Ignatius of Antioch, in 110AD says, “Take note of those who hold heretical opinions on the grace of Jesus Christ which has come to us, and see how contrary their opinions are to the mind of God. . . . They abstain from the Eucharist and from prayer because they do not confess that the Eucharist is the flesh of our Saviour Jesus Christ, flesh which suffered for our sins and which that Father, in his goodness, raised up again. They who deny the gift of God are perishing in their disputes” (Letter to the Smyrnaeans 6:2–7:1).
Ignatius also writes, “I have no taste for corruptible food nor for the pleasures of this life. I desire the bread of God, which is the flesh of Jesus Christ, who was of the seed of David; and for drink I desire his blood, which is love incorruptible” (Letter to the Romans 7:3).

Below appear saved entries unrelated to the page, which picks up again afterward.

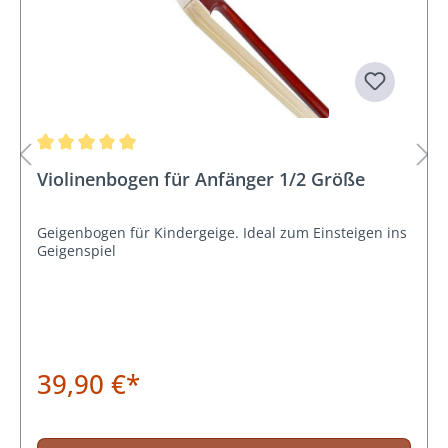
Durchschnittliche Bewertung von 5 von 5 Sternen
Violinenbogen für Anfänger 1/2 Größe
Geigenbogen für Kindergeige. Ideal zum Einsteigen ins
Geigenspiel
39,90 €*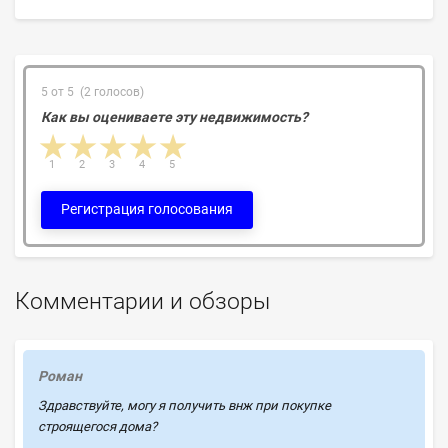
5 от 5 (2 голосов)
Как вы оцениваете эту недвижимость?
1 star
2 stars
3 stars
4 stars
5 stars
1
2
3
4
5
Регистрация голосования
Комментарии и обзоры
Роман
Здравствуйте, могу я получить внж при покупке
строящегося дома?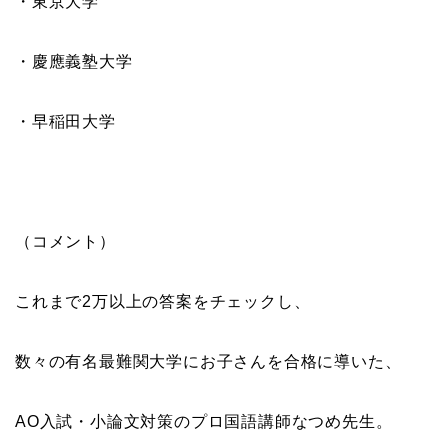
・東京大学
・慶應義塾大学
・早稲田大学
（コメント）
これまで2万以上の答案をチェックし、
数々の有名最難関大学にお子さんを合格に導いた、
AO入試・小論文対策のプロ国語講師なつめ先生。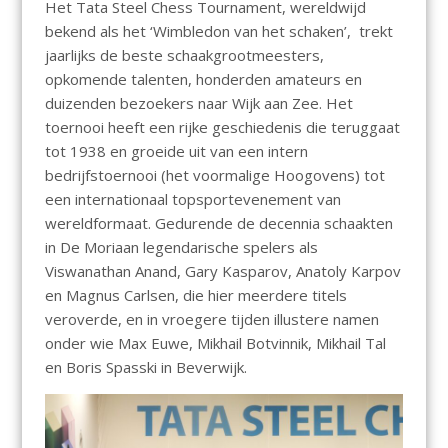
Het Tata Steel Chess Tournament, wereldwijd
bekend als het ‘Wimbledon van het schaken’, trekt
jaarlijks de beste schaakgrootmeesters,
opkomende talenten, honderden amateurs en
duizenden bezoekers naar Wijk aan Zee. Het
toernooi heeft een rijke geschiedenis die teruggaat
tot 1938 en groeide uit van een intern
bedrijfstoernooi (het voormalige Hoogovens) tot
een internationaal topsportevenement van
wereldformaat. Gedurende de decennia schaakten
in De Moriaan legendarische spelers als
Viswanathan Anand, Gary Kasparov, Anatoly Karpov
en Magnus Carlsen, die hier meerdere titels
veroverde, en in vroegere tijden illustere namen
onder wie Max Euwe, Mikhail Botvinnik, Mikhail Tal
en Boris Spasski in Beverwijk.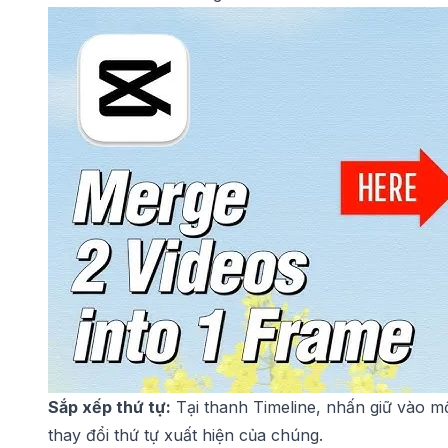
Sắp xếp thứ tự:
Tại thanh Timeline, nhấn giữ vào mộ
thay đổi thứ tự xuất hiện của chúng.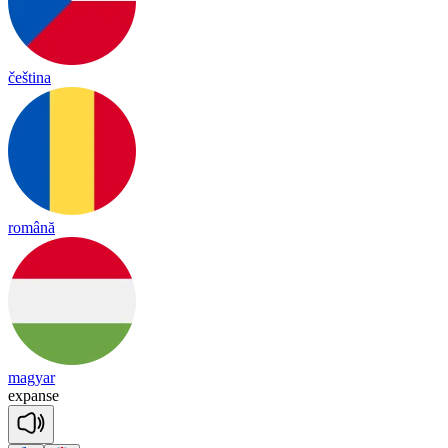
čeština
română
magyar
ex
panse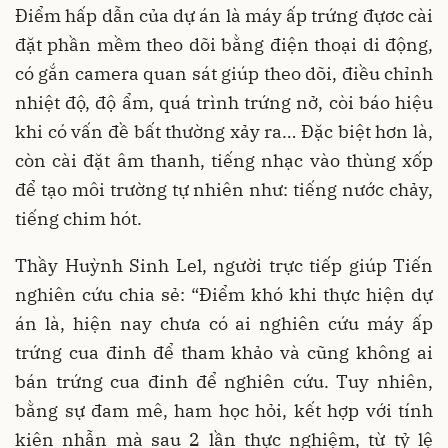
Điểm hấp dẫn của dự án là máy ấp trứng đựơc cài
đặt phần mềm theo dõi bằng điện thoại di động,
có gắn camera quan sát giúp theo dõi, điều chỉnh
nhiệt độ, độ ẩm, quá trình trứng nở, còi báo hiệu
khi có vấn đề bất thường xảy ra… Đặc biệt hơn là,
còn cài đặt âm thanh, tiếng nhạc vào thùng xốp
để tạo môi trường tự nhiên như: tiếng nước chảy,
tiếng chim hót.
Thầy Huỳnh Sinh Lel, người trực tiếp giúp Tiến
nghiên cứu chia sẻ: “Điểm khó khi thực hiện dự
án là, hiện nay chưa có ai nghiên cứu máy ấp
trứng cua đinh để tham khảo và cũng không ai
bán trứng cua đinh để nghiên cứu. Tuy nhiên,
bằng sự đam mê, ham học hỏi, kết hợp với tính
kiên nhẫn mà sau 2 lần thực nghiệm, từ tỷ lệ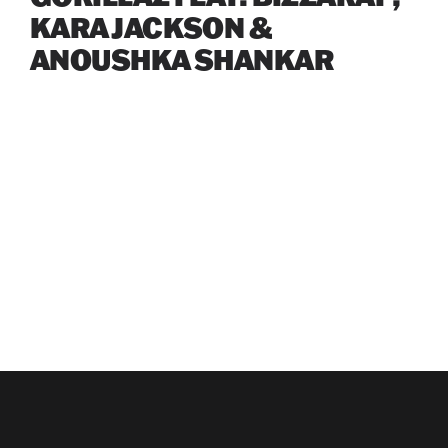
KARA JACKSON &
ANOUSHKA SHANKAR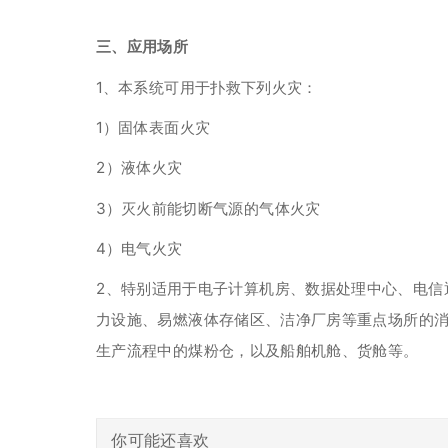
三、应用场所
1、本系统可用于扑救下列火灾：
1）固体表面火灾
2）液体火灾
3）灭火前能切断气源的气体火灾
4）电气火灾
2、特别适用于电子计算机房、数据处理中心、电信
力设施、易燃液体存储区、洁净厂房等重点场所的
生产流程中的煤粉仓，以及船舶机舱、货舱等。
你可能还喜欢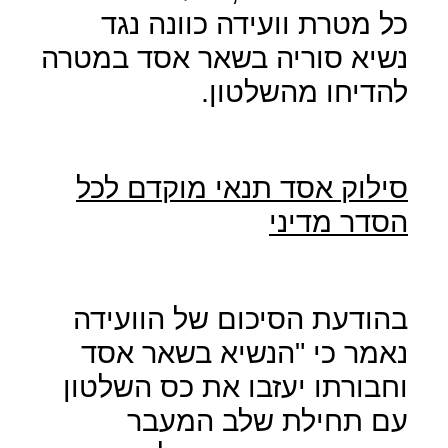
כל מטרת וועידה כוונה נגד
נשיא סוריה בשאר אסד במטרה
להדיחו מהשלטון.
סילוק אסד תנאי מוקדם לכל
הסדר מדיני
בהודעת הסיכום של הוועידה
נאמר כי "הנשיא בשאר אסד
וחבורתו יעזבו את כס השלטון
עם תחילת שלב המעבר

Justin Martyr in 151AD says, “We call this food Eucharist, and no one else is permitted to partake of it, except one who believes our teaching to be true and who has been washed in the washing which is for the remission of sins and for regeneration [i.e., has received baptism] and is thereby living as Christ enjoined. For not as common bread nor common drink do we receive these; but since Jesus Christ our Saviour was made incarnate by the word of God and had both flesh and blood for our salvation, so too, as we have been taught, the food which has been made into the Eucharist by the Eucharistic prayer set down by him, and by the change of which our blood and flesh is nurtured, is both the flesh and the blood of that incarnated Jesus” (First Apology 66).
Irenaeus in 189AD writes, “If the Lord were from other than the Father, how could he rightly take bread, which is of the same creation as our own, and confess it to be his body and affirm that the mixture in the cup is his blood?” (Against Heresies 4:33–32).
The Church has always been clear. They unanimously believed that Christ was literally present in the Eucharist; it is unquestionable. These were disciples of the Apostles, meaning the Apostles almost definitely taught the real presence of Christ in the Eucharist.